*** Text segment ***

Maps and geography have helped humans understand their surroundings in the context of their neighbors, their town, their country, the Earth, and the Universe for about the past 2,000 years. For about 400 years, since Mercator figured out how to portray the curved Earth on a flat piece of paper, not much changed in the world of geography — until the launch of 24 GPS satellites by the U.S. Department of Defense about 30 years ago.
Digital location-based technologies are now a transformative force for consumers and businesses, particularly when coupled with the rapid adoption of mobile and the growth of big data. I’m a big believer in the future for “GeoDisruption” — the potential for consumers and businesses to interact in fundamentally new ways to take advantage of increasingly precise location-based technologies.

*** End of Text segment ***
*** Supplied material ***

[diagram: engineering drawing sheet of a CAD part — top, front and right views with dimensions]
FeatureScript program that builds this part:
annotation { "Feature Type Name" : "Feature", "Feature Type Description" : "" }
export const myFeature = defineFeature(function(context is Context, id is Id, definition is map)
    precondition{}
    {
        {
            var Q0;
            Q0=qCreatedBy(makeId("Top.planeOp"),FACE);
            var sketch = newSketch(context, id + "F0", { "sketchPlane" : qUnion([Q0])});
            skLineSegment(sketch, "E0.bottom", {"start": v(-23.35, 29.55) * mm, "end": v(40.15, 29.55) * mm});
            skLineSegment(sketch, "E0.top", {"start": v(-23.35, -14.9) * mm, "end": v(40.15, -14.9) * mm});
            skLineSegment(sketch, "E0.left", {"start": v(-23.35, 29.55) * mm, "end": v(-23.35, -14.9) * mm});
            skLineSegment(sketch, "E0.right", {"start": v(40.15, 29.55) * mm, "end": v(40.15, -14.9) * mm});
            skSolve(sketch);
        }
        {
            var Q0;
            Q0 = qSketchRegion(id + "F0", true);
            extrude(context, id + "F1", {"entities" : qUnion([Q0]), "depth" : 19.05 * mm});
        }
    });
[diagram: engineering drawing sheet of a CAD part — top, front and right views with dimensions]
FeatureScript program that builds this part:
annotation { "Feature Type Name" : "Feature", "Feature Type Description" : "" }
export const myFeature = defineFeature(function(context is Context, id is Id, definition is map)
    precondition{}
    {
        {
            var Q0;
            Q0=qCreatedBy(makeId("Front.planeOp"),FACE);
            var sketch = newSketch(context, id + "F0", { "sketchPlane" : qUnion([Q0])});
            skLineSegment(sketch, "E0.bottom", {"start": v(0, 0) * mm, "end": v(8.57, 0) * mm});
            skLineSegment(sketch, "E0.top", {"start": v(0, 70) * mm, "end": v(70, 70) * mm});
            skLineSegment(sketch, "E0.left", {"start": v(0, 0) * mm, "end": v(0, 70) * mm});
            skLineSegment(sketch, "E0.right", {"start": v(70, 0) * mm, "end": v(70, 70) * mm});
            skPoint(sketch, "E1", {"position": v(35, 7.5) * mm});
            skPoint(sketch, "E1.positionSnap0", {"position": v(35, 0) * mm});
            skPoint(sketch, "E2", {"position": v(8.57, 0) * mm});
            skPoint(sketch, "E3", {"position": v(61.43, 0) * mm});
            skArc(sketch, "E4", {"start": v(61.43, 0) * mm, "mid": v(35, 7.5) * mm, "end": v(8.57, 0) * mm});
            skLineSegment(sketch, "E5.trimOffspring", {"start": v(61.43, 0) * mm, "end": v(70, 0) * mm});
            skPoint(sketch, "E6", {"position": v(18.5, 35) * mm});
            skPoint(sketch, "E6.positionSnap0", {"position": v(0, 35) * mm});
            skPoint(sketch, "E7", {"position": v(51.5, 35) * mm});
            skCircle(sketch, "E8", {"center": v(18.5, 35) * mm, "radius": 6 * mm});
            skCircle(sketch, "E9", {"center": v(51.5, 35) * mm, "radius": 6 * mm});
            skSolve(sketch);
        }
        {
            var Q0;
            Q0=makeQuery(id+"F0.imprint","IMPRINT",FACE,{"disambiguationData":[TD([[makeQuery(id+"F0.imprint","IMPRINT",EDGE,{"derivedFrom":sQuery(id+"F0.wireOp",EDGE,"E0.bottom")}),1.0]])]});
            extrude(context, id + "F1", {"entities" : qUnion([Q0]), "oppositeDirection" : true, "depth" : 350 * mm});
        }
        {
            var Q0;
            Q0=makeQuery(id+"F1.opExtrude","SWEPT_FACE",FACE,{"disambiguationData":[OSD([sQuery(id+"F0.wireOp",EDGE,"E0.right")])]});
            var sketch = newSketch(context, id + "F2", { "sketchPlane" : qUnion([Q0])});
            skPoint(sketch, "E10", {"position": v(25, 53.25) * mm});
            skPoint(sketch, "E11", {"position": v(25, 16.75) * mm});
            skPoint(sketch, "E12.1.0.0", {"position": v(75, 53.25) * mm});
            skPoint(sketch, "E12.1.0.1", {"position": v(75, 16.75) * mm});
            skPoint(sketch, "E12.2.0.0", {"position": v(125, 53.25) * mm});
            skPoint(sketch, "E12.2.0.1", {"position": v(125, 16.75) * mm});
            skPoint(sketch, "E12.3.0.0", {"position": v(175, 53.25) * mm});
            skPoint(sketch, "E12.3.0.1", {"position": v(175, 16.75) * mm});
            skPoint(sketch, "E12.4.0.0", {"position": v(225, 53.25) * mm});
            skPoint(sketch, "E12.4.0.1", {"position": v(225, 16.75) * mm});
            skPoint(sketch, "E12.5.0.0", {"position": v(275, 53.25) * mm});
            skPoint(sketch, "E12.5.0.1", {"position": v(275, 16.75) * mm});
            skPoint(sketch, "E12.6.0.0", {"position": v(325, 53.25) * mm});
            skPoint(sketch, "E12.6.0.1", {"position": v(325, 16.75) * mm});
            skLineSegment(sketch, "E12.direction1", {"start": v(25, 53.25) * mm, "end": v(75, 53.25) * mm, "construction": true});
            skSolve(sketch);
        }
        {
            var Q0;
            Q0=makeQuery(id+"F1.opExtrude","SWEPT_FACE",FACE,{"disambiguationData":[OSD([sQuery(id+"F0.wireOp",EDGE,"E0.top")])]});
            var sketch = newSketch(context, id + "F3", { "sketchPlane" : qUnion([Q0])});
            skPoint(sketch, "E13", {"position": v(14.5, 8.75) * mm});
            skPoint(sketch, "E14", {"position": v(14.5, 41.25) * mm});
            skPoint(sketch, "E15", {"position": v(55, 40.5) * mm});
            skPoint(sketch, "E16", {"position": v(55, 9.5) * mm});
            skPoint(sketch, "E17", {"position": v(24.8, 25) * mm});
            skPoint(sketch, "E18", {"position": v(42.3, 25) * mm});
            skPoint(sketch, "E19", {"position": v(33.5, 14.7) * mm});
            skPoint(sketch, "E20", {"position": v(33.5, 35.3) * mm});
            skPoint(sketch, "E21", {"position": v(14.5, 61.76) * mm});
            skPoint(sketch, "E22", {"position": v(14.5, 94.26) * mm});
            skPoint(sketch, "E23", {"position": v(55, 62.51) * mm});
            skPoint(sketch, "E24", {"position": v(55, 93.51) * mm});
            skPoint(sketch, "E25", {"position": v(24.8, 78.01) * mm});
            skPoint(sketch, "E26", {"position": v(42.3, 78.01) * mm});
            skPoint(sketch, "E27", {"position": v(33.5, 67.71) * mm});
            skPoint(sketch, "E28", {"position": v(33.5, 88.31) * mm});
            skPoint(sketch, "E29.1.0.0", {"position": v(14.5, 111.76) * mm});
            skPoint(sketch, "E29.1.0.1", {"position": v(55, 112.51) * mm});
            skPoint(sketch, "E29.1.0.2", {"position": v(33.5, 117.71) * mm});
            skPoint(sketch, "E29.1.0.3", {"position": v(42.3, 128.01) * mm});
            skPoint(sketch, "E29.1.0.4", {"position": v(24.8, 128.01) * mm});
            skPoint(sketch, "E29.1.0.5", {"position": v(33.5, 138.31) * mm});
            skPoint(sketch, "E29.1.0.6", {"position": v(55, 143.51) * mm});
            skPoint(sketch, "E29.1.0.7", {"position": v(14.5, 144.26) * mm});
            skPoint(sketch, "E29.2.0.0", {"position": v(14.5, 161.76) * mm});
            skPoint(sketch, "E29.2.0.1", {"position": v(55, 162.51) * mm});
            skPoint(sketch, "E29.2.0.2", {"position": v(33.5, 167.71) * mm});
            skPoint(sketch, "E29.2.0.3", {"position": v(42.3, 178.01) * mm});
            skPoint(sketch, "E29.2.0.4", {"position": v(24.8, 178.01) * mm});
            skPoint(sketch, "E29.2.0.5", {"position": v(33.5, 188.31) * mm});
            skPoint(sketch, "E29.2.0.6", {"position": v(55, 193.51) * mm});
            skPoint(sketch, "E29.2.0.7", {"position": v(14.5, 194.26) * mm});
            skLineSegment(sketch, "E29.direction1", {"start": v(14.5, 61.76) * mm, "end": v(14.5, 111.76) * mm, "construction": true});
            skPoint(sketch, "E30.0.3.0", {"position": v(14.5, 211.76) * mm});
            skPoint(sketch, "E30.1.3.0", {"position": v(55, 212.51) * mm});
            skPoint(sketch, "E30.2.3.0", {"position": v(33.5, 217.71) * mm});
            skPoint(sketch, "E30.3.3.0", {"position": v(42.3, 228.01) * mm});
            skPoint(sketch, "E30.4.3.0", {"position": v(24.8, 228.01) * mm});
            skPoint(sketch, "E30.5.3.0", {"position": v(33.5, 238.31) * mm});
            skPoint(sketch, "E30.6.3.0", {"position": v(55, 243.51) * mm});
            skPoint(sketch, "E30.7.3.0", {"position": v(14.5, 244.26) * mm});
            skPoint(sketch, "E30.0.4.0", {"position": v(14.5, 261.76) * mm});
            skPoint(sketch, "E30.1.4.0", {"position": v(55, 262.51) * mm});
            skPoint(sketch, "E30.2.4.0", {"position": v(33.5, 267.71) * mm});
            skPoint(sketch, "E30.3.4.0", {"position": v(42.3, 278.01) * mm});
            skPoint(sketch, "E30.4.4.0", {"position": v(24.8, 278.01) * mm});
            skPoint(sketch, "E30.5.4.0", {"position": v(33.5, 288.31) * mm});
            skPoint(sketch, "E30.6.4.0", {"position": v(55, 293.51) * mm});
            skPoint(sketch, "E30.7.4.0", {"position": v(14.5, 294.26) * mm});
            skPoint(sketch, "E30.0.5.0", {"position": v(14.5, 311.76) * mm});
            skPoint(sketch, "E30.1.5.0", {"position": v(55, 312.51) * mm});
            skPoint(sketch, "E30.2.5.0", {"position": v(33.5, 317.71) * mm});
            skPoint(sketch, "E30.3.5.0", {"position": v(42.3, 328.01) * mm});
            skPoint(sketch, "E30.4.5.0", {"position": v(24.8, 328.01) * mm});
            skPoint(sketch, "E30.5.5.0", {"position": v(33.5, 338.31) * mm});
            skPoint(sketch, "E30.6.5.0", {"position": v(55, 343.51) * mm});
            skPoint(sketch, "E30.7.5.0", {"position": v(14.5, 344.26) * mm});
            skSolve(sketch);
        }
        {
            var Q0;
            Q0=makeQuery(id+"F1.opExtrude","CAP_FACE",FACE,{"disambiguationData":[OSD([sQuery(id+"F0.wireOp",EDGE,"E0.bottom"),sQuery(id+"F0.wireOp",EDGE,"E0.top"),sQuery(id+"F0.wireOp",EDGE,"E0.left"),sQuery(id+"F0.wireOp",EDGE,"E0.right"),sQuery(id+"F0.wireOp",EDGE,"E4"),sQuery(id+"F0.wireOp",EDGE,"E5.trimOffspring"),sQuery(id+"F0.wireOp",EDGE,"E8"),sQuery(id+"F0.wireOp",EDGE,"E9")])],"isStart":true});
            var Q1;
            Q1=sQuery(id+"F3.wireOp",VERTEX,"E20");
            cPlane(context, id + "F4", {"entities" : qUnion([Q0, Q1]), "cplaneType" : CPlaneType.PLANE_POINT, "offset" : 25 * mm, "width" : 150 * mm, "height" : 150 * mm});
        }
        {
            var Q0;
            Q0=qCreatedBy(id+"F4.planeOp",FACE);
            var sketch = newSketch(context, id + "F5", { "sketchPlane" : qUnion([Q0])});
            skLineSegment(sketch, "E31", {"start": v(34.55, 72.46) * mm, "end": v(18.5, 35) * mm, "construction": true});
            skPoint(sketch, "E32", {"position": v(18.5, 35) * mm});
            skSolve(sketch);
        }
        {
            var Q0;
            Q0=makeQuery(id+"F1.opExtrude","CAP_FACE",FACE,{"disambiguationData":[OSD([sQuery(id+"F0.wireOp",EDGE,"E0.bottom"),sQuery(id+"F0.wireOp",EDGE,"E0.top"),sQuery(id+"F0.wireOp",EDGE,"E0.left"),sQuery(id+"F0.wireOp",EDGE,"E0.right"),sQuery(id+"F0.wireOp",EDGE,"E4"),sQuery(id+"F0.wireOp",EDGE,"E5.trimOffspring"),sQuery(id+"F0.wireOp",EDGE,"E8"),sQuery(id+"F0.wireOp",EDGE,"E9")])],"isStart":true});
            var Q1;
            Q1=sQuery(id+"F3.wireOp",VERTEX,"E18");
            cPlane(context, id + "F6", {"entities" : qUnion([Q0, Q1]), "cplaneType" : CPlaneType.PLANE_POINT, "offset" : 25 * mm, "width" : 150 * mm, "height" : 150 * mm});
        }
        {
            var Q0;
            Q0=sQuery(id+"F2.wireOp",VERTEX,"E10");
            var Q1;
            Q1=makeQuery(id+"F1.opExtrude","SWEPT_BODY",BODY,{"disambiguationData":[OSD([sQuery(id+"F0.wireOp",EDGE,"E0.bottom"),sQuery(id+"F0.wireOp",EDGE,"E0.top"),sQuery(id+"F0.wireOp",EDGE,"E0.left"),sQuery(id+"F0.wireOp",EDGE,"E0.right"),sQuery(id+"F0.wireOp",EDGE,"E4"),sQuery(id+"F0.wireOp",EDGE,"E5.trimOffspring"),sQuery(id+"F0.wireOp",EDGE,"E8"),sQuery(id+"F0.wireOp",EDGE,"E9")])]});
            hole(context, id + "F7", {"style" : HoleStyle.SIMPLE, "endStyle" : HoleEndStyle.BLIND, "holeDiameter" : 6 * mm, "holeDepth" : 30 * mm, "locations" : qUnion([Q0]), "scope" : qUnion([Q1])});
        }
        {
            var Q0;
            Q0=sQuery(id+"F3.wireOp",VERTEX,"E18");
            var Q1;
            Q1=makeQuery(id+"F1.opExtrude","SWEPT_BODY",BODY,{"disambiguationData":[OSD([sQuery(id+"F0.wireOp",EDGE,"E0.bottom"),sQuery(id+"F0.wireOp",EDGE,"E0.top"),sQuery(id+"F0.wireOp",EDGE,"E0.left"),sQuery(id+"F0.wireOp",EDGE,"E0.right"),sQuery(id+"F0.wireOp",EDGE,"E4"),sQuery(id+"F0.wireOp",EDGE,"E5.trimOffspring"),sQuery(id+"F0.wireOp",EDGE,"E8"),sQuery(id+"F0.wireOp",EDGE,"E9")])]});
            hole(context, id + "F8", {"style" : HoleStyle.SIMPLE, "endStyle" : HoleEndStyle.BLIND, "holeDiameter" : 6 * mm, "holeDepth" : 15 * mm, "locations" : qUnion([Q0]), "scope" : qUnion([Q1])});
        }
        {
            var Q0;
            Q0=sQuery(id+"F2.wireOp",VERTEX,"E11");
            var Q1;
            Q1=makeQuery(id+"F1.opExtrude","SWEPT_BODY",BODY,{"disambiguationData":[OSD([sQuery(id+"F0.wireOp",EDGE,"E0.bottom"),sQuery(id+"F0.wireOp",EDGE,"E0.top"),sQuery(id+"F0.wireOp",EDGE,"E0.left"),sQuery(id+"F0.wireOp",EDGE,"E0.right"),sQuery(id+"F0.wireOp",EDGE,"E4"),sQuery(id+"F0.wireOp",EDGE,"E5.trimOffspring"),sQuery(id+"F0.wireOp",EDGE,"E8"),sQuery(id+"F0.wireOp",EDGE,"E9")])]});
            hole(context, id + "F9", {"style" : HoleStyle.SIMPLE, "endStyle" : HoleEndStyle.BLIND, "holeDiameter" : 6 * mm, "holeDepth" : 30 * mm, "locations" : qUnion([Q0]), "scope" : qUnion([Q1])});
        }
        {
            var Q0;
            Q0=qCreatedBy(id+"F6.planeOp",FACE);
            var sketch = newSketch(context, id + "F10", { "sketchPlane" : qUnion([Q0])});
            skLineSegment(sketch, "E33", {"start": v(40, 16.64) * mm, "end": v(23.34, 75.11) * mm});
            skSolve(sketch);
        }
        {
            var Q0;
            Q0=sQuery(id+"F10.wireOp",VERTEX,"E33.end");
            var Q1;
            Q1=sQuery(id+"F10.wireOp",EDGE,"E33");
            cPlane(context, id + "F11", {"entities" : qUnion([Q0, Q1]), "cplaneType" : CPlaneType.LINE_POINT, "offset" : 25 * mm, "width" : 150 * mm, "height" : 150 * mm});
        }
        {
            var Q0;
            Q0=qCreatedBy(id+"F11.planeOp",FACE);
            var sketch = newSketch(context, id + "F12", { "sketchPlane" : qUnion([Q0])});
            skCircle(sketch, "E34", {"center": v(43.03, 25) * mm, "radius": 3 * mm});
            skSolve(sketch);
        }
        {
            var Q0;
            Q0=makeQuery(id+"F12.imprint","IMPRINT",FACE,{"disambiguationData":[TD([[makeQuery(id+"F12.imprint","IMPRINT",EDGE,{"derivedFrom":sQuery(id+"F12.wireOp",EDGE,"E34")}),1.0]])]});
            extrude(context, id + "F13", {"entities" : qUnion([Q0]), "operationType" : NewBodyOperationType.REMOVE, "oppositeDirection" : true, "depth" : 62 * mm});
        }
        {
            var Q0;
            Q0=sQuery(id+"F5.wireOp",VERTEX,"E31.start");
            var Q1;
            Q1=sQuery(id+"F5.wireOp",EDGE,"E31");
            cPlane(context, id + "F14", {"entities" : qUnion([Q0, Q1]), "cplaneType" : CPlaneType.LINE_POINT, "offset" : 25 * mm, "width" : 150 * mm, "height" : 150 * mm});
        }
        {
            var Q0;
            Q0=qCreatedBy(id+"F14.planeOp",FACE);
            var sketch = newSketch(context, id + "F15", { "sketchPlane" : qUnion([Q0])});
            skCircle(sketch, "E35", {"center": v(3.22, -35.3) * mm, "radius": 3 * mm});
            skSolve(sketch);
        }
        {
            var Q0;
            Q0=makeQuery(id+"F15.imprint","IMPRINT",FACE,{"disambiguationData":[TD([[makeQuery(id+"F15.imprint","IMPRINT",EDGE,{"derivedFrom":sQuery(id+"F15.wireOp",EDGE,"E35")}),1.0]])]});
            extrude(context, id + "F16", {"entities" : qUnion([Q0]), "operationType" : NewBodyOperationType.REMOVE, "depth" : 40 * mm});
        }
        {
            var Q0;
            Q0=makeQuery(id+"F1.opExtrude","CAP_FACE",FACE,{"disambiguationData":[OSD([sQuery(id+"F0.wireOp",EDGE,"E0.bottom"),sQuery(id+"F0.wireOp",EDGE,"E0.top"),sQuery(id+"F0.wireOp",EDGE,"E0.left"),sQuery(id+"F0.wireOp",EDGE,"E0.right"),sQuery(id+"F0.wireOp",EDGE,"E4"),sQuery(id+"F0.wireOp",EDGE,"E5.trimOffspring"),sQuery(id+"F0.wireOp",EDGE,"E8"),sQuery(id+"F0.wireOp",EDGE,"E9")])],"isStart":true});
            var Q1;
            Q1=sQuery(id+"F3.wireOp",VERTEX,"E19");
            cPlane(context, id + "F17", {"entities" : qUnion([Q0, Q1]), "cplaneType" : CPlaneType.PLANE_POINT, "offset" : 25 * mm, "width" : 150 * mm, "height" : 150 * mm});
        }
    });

*** End of Supplied material ***

### [Problem]
Can you extend the piece on maps and location-based technology, picking up right after its last sentence?

### [Result of the task]
This is the debut of a column I’ll write for Street Fight exploring the growth of the “GeoWeb” and the emergence of GeoDisruptive trends and companies. When I’m not writing columns, I am the CEO/founder of On Grid Ventures, an investment and advisory firm focused on digital and location-based technologies.
GeoDisruption: Where we are
Location-based technologies have already been a dislocating force in many industries.
- Automobile marketing at the local level used to be all about newspapers and television, and companies like Autotrader, Cars.com, and Autobytel have used geo-based lead generation to irrevocably shift in-market auto buyers and local car marketing spending to the GeoWeb.
- GPS has made paper maps obsolete.
- General B2C platforms like Yelp are changing the way we evaluate local services.
- Vertical B2C platforms like OpenTable are changing the way we find and book nearby restaurants.
The major portals and aggregators are all making increasing bets on the potential for GeoWeb. Google, with Google Maps and Places; Yahoo, with its leadership position in local news and content aggregation; IAC, with CityGrid and UrbanSpoon; and AOL with Patch.Google’s recent acquisition of Israeli startup Waze for over $1 billion is a high-water mark in the development of the GeoWeb as it affirms the importance of user-generated, location-based content.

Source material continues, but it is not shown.